It found that while Q1 2014 brought almost unanimous agreement that conditions were improving, this has since given way to a greater sense of uncertainty in the wake of MMR.
The Q3 findings showed more than half of lenders (56%) believed conditions were stable or worsening, along with 59% of brokers. The greatest doubt is among the broker community, with 45% of the total reporting worsening conditions compared with 33% of lenders.
IMLA’s research also showed an industry divided over the impact of MMR on consumers’ access to mortgages. While 63% of brokers felt significantly more people were being turned down because of affordability checks against higher interest rates, just 15% of lenders agreed. This differential reflected the experience of brokers in undertaking assessments before they submitted applications to lenders.
Lenders were more optimistic than brokers about the beneficial long-term impact of MMR on advice although the majority view among both is upbeat: 71% of lenders and 58% of brokers believe MMR will ultimately improve the quality of mortgage advice consumers receive.
Following new measures from the Bank of England’s Financial Policy Committee to curb risky lending, 55% of lenders expected further action to control the mortgage market, with 27% unsure. Expectations of further action were shared by 40% of brokers, while a further 39% are uncertain.

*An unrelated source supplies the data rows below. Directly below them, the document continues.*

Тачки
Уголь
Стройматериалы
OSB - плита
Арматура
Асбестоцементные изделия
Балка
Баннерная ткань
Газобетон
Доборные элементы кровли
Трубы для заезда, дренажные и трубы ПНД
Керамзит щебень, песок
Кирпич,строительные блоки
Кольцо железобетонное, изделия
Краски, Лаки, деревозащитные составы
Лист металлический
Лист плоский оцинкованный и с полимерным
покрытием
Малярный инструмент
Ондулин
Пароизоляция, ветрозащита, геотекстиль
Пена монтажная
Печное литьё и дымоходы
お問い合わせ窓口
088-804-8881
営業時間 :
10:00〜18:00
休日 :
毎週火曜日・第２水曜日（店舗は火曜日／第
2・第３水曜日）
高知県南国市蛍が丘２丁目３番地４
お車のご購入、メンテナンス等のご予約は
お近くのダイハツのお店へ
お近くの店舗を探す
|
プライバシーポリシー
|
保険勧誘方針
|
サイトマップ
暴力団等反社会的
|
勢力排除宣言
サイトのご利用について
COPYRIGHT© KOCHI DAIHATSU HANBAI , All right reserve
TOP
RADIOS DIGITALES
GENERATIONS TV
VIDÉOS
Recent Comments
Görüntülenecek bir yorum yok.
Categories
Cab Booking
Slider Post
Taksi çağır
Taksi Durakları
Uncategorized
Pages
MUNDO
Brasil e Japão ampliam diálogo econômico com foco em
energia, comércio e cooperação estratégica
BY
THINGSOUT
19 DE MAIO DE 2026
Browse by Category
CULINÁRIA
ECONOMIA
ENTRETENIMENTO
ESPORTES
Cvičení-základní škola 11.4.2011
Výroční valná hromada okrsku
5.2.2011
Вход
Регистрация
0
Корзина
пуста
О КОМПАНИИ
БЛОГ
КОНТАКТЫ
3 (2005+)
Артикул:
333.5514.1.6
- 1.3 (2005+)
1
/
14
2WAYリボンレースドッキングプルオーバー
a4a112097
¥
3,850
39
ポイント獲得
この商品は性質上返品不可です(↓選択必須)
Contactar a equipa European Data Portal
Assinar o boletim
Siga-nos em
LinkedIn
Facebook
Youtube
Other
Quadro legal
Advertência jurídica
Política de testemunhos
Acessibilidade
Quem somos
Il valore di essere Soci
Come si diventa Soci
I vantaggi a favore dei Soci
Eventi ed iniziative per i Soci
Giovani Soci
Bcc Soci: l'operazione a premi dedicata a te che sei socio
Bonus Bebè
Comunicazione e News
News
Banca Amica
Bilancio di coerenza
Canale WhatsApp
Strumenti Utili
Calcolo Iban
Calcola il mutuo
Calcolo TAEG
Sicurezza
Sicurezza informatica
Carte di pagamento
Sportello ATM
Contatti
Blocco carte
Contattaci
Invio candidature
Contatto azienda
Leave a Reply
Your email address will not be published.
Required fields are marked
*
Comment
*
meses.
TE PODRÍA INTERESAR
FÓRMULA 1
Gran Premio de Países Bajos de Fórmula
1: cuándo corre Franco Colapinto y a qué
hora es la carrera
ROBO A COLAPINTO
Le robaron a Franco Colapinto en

Of the measures announced so far, both lenders and brokers agreed the 3% income stress test will have a greater impact on the market than the 15% cap on high loan to income (LTI) mortgages.
“A landmark year for the mortgage market brought a surge of optimism and growth in the early months – albeit from a low base – followed by a cooling period as the Mortgage Market Review went fully live on 26 April,” said IMLA executive director Peter Williams (pictured). “The first use of macro-prudential controls by the Bank of England’s Financial Policy Committee (FPC) will be remembered as another historic milestone. A challenging path now lies ahead to support the market’s recovery while guarding against excess growth in household debt.”